◆ What is being asked
In the records below, find each line containing the word "textPath" and copy it.

◆ Input data
++++++++++++++++++++

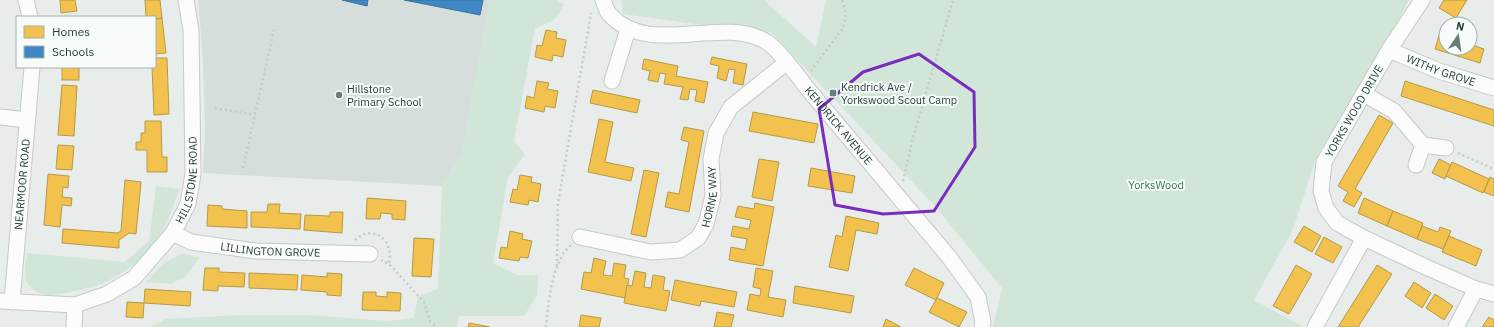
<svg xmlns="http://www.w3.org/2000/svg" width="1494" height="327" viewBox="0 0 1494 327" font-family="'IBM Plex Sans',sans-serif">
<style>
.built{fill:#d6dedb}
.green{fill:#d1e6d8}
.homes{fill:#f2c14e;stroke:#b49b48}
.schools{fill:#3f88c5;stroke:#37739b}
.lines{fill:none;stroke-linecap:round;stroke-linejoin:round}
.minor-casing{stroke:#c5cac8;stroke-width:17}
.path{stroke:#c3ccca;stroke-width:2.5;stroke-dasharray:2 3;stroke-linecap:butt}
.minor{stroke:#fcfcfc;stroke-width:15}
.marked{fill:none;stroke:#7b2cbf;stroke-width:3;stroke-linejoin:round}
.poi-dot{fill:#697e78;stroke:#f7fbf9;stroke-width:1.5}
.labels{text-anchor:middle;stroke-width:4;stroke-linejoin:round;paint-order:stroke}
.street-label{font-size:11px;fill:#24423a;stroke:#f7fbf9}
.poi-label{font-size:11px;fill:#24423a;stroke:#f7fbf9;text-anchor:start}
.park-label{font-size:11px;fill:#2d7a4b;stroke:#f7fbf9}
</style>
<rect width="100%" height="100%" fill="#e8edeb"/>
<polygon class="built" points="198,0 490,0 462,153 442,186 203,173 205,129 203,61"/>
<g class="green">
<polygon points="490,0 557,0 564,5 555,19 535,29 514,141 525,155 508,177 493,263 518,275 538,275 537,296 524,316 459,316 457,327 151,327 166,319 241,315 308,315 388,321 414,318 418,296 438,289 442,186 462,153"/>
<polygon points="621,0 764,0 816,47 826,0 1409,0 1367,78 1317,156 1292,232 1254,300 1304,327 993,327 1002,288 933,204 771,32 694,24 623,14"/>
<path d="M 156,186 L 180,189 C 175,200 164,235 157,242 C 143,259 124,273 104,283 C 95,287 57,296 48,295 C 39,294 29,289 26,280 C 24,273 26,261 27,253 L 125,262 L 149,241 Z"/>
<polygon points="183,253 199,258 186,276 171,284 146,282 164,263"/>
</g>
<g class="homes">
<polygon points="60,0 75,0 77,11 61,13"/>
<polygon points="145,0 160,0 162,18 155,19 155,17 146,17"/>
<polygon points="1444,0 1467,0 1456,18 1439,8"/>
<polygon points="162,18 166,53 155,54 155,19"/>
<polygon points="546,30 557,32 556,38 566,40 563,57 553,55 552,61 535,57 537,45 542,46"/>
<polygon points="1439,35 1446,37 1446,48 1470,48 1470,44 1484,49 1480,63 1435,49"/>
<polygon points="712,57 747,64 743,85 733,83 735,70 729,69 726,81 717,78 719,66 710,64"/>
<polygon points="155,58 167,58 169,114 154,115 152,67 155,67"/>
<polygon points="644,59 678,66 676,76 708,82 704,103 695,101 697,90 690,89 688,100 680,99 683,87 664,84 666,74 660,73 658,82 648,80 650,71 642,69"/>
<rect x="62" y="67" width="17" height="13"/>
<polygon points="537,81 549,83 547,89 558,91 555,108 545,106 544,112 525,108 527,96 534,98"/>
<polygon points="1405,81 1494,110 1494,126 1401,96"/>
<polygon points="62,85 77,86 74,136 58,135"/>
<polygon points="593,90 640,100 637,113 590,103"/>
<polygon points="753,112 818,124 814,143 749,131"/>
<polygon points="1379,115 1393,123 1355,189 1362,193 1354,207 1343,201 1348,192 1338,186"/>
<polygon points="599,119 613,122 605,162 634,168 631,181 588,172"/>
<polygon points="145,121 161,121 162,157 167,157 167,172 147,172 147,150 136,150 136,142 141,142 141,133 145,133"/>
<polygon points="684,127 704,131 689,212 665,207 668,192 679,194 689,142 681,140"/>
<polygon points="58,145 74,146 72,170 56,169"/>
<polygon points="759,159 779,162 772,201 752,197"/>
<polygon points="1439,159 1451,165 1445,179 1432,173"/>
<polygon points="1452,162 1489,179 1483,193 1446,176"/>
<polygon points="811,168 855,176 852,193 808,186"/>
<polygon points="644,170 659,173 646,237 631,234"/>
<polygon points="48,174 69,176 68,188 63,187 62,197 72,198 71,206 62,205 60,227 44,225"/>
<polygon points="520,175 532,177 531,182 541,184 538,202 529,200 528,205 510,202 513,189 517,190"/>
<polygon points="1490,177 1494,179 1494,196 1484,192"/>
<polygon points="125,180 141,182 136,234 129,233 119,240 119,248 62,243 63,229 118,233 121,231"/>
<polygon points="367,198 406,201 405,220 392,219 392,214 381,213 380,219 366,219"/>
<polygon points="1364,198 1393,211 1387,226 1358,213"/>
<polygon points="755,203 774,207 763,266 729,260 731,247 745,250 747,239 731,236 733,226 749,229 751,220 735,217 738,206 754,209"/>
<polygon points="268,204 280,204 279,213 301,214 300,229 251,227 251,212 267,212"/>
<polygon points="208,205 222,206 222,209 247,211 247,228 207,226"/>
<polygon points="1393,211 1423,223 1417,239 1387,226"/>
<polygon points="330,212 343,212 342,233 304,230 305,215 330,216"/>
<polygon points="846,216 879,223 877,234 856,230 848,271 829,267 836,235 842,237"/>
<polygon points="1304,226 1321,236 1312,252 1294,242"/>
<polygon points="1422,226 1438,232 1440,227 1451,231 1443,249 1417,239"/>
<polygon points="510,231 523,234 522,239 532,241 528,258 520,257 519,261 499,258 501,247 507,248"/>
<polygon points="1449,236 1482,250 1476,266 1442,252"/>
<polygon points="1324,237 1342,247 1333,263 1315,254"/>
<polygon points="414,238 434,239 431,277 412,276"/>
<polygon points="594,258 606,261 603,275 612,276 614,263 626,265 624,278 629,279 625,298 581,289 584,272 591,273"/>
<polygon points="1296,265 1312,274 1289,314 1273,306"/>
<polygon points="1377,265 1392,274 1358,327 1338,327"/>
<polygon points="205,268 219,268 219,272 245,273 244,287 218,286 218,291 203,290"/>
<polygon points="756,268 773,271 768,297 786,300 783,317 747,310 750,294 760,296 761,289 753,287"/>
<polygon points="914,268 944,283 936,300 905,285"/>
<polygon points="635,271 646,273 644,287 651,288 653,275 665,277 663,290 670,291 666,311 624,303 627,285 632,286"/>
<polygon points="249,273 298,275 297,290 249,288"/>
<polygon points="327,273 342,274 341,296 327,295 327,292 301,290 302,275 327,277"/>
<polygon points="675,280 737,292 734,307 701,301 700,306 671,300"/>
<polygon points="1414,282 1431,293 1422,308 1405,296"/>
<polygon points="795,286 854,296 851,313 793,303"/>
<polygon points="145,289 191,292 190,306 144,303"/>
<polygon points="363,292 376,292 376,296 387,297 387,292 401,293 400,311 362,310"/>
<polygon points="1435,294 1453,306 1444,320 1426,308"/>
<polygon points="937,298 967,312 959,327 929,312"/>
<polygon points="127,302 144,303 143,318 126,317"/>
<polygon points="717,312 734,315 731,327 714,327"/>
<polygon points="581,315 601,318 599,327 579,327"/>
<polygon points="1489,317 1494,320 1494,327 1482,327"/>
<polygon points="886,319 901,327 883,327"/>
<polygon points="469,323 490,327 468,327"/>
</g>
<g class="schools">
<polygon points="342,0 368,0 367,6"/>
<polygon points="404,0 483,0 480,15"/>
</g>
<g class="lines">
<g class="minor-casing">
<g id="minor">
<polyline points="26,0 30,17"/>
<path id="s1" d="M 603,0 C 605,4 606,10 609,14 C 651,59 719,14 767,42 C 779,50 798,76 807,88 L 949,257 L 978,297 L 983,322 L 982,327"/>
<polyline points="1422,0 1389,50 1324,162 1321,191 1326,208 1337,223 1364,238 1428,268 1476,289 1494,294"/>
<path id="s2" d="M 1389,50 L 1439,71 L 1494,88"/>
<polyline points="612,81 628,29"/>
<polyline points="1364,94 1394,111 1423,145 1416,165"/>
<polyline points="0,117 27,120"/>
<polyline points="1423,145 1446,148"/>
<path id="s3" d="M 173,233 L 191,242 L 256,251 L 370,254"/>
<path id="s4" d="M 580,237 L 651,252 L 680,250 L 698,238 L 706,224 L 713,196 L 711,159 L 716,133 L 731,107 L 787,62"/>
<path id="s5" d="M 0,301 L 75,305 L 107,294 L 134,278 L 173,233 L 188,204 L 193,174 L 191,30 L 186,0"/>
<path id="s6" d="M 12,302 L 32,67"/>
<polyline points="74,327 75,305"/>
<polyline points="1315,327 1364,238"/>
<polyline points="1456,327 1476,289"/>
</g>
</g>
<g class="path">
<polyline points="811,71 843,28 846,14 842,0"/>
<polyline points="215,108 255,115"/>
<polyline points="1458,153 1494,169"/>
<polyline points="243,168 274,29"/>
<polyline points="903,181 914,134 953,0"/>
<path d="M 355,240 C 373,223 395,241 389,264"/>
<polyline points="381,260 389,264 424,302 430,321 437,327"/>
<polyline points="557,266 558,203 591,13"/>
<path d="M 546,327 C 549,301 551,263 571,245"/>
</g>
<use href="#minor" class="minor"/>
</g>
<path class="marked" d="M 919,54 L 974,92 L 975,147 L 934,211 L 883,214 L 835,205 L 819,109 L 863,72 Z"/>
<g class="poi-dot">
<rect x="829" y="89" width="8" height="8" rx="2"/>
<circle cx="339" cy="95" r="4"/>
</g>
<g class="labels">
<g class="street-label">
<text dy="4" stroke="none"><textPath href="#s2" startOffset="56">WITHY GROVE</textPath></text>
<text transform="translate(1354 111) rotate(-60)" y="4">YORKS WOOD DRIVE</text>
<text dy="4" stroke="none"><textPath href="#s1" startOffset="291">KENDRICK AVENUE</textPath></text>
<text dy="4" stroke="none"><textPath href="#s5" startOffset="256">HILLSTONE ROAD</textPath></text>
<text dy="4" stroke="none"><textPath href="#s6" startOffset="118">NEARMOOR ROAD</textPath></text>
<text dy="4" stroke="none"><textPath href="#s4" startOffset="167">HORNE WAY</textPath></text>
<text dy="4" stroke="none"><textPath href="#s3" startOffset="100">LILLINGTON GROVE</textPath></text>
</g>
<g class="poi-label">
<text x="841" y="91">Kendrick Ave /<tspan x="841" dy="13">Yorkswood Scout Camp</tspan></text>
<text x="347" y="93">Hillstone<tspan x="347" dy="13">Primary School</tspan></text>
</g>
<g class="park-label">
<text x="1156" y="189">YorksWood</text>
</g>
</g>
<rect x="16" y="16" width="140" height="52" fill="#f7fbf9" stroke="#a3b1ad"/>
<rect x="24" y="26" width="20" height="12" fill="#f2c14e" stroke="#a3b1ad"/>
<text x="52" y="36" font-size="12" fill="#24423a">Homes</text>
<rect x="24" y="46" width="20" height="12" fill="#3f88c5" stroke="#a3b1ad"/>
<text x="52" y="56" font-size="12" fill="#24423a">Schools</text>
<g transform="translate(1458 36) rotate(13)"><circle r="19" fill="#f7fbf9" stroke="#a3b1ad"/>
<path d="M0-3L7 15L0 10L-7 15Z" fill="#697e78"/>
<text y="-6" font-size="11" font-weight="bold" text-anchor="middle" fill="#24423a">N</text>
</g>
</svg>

++++++++++++++++++++

◆ Answer to the problem
<text dy="4" stroke="none"><textPath href="#s2" startOffset="56">WITHY GROVE</textPath></text>
<text dy="4" stroke="none"><textPath href="#s1" startOffset="291">KENDRICK AVENUE</textPath></text>
<text dy="4" stroke="none"><textPath href="#s5" startOffset="256">HILLSTONE ROAD</textPath></text>
<text dy="4" stroke="none"><textPath href="#s6" startOffset="118">NEARMOOR ROAD</textPath></text>
<text dy="4" stroke="none"><textPath href="#s4" startOffset="167">HORNE WAY</textPath></text>
<text dy="4" stroke="none"><textPath href="#s3" startOffset="100">LILLINGTON GROVE</textPath></text>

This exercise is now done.